Einordnung und häufige Missverständnisse

Mehr Luft pro Minute bedeutet nicht automatisch eine bessere Sauerstoffversorgung. Unter Ruhebedingungen ist das arterielle Hämoglobin bei gesunden Menschen bereits weitgehend mit Sauerstoff gesättigt. Eine über den Stoffwechselbedarf hinaus gesteigerte alveoläre Ventilation kann vor allem die CO₂-Abatmung erhöhen.

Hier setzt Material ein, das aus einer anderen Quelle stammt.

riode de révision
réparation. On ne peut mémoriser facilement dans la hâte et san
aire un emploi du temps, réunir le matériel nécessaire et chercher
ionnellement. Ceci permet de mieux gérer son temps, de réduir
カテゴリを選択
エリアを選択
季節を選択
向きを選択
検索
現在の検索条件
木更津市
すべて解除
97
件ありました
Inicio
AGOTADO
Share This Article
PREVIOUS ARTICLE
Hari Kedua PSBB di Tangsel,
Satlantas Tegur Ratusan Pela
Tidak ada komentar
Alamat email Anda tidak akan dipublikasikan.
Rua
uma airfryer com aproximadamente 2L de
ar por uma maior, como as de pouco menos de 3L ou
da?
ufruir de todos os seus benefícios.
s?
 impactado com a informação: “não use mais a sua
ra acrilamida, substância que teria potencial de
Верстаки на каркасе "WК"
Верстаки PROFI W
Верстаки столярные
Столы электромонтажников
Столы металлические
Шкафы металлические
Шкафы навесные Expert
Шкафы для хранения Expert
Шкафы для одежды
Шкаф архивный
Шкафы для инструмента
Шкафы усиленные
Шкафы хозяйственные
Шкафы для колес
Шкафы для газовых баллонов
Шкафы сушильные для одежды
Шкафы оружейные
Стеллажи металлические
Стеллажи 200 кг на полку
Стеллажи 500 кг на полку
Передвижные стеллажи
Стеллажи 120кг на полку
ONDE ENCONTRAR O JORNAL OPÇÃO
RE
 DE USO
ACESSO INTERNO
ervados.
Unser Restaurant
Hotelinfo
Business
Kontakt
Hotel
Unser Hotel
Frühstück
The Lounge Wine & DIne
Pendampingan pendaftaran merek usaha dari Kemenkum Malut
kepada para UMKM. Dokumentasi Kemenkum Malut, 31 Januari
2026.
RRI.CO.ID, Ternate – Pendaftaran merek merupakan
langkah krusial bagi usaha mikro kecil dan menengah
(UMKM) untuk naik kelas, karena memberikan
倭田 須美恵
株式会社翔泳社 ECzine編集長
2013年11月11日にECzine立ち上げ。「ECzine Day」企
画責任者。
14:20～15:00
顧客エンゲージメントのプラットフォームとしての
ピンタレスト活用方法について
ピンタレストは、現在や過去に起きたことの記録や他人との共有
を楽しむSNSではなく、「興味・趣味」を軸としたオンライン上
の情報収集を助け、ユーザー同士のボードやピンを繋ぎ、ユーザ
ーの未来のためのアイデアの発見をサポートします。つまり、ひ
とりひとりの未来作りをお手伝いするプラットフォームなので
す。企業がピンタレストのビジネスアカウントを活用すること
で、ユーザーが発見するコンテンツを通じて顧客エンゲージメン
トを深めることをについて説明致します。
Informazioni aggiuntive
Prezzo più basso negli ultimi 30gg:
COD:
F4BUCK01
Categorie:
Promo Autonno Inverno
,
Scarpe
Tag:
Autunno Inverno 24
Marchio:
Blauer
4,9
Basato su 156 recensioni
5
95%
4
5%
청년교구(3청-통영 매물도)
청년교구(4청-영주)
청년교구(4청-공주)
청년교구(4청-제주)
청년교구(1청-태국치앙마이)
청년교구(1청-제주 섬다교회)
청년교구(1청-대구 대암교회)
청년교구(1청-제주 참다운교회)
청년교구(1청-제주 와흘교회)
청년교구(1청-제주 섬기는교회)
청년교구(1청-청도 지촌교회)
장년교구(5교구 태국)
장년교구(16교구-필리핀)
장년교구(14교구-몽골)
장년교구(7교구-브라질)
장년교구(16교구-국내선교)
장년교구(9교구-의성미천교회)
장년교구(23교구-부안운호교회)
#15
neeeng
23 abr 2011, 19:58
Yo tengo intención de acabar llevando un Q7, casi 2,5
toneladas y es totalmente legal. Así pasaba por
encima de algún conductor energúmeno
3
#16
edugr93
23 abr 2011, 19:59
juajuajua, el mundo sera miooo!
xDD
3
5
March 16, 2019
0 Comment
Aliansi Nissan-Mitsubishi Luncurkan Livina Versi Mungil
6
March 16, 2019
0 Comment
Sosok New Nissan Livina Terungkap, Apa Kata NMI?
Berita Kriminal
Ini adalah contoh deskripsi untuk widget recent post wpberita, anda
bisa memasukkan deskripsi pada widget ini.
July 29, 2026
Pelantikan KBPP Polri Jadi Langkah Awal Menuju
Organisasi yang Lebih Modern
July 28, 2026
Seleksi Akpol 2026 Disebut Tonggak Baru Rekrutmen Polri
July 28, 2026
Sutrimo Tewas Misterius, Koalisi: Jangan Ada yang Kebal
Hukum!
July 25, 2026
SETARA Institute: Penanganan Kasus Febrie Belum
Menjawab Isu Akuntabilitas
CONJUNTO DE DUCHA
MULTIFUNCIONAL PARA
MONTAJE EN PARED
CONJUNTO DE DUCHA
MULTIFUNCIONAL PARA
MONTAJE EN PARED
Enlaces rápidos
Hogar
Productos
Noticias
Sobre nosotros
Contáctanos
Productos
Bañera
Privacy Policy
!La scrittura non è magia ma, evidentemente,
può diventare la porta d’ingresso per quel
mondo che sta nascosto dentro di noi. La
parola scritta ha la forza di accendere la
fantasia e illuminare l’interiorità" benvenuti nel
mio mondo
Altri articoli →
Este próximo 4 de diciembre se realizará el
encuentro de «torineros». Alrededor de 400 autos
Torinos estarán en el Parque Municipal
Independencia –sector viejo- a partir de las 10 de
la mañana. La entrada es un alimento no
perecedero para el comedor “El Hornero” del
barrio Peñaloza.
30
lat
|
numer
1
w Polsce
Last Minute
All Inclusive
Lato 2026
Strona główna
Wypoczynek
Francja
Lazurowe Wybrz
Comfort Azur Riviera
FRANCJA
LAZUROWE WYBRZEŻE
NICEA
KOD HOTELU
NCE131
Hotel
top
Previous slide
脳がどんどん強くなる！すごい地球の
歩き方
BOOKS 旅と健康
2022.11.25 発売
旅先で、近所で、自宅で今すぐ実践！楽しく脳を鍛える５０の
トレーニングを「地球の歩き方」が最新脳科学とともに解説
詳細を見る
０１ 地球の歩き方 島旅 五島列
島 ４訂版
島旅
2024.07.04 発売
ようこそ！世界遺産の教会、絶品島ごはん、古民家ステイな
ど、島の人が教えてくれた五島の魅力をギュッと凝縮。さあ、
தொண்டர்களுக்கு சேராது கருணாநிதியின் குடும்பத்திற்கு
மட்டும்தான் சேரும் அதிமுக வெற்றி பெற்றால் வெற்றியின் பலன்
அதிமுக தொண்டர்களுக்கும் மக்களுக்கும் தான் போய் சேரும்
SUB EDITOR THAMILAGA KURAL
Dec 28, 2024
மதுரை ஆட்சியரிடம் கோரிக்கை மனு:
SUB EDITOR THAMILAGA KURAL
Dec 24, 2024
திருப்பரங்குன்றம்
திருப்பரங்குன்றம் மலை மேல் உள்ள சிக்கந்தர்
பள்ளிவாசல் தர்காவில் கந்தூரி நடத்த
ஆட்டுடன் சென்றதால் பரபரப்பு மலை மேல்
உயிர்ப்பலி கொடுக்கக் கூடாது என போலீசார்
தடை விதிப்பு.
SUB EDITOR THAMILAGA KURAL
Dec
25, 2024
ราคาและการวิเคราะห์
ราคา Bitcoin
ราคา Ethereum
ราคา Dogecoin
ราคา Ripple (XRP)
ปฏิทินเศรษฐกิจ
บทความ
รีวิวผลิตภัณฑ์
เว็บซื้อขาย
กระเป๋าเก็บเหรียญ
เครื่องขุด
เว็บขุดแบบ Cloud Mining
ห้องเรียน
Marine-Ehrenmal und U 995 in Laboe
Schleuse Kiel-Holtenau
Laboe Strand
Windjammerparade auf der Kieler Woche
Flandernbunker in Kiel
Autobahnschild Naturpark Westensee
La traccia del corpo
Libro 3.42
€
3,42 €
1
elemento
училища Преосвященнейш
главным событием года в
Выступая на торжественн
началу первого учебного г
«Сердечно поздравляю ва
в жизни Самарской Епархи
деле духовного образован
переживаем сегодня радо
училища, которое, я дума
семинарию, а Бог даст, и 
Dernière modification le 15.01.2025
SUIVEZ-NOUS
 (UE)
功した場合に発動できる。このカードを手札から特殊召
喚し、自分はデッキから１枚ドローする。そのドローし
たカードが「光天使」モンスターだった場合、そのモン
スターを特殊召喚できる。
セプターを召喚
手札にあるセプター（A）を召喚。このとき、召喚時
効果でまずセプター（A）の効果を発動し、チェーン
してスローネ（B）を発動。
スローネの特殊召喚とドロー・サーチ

Ebenso ist ein niedriges Atemminutenvolumen nicht automatisch günstig. Der Organismus braucht eine dem Stoffwechsel angemessene Ventilation. Zu geringe alveoläre Ventilation kann zu einem Anstieg von CO₂ führen. Atemtraining sollte deshalb weder maximale Ventilation noch minimale Ventilation zum Selbstzweck machen.

Grenzen der Einordnung

Das Atemminutenvolumen lässt sich ohne Kenntnis des Atemzugvolumens nicht zuverlässig aus der Atemfrequenz berechnen. Für medizinische Fragestellungen, Atemnot, auffällige Blutgaswerte oder Erkrankungen von Lunge, Herz und Nervensystem reichen Beobachtungen aus dem Atemtraining nicht aus. Solche Situationen gehören in eine medizinische Diagnostik.

Praktischer Bezug zu Breathe-Wise

Bei Breathe-Wise nutzen wir das Atemminutenvolumen vor allem als Denkmodell, um Atemfrequenz und Atemtiefe nicht getrennt zu betrachten. Das schützt vor einem häufigen Missverständnis: Eine schöne niedrige Atemfrequenz sagt allein noch wenig über die tatsächliche Ventilation aus. Im Mittelpunkt stehen deshalb ruhige Nasenatmung, angemessene Atemgröße, Körperwahrnehmung und eine funktionelle Einordnung des gesamten Atemmusters.

Gesundheitlicher Hinweis

Dieser Glossarbeitrag dient der allgemeinen Wissensvermittlung rund um Atmung, Atemtraining und Körperwahrnehmung. Er stellt keine medizinische Beratung, Diagnose oder Therapie dar und ersetzt keine ärztliche Abklärung. Es werden keine Heilversprechen abgegeben.

Quellen und weiterführende Informationen

  • Reid SH, Toro F, Ashurst JV. Physiology, Tidal Volume. StatPearls [Internet]. Aktualisiert 01.05.2023. NCBI Bookshelf ID: NBK482502.
  • Braun SR. Respiratory Rate and Pattern. In: Clinical Methods: The History, Physical, and Laboratory Examinations. 3rd ed. NCBI Bookshelf ID: NBK365.
  • Powers KA, Dhamoon AS. Physiology, Pulmonary Ventilation and Perfusion. StatPearls [Internet]. Aktualisiert 23.01.2023. NCBI Bookshelf ID: NBK539907.
  • Hypocarbia. StatPearls [Internet]. StatPearls Publishing; aktuelle Ausgabe 2026. NCBI Bookshelf ID: NBK493167.
  • National Library of Medicine. MeSH: Hyperventilation. Descriptor ID D006985.
  • Bruton A, Lewith GT. The Buteyko breathing technique for asthma: a review. Complement Ther Med. 2005;13(1):41-46. PMID: 15907677.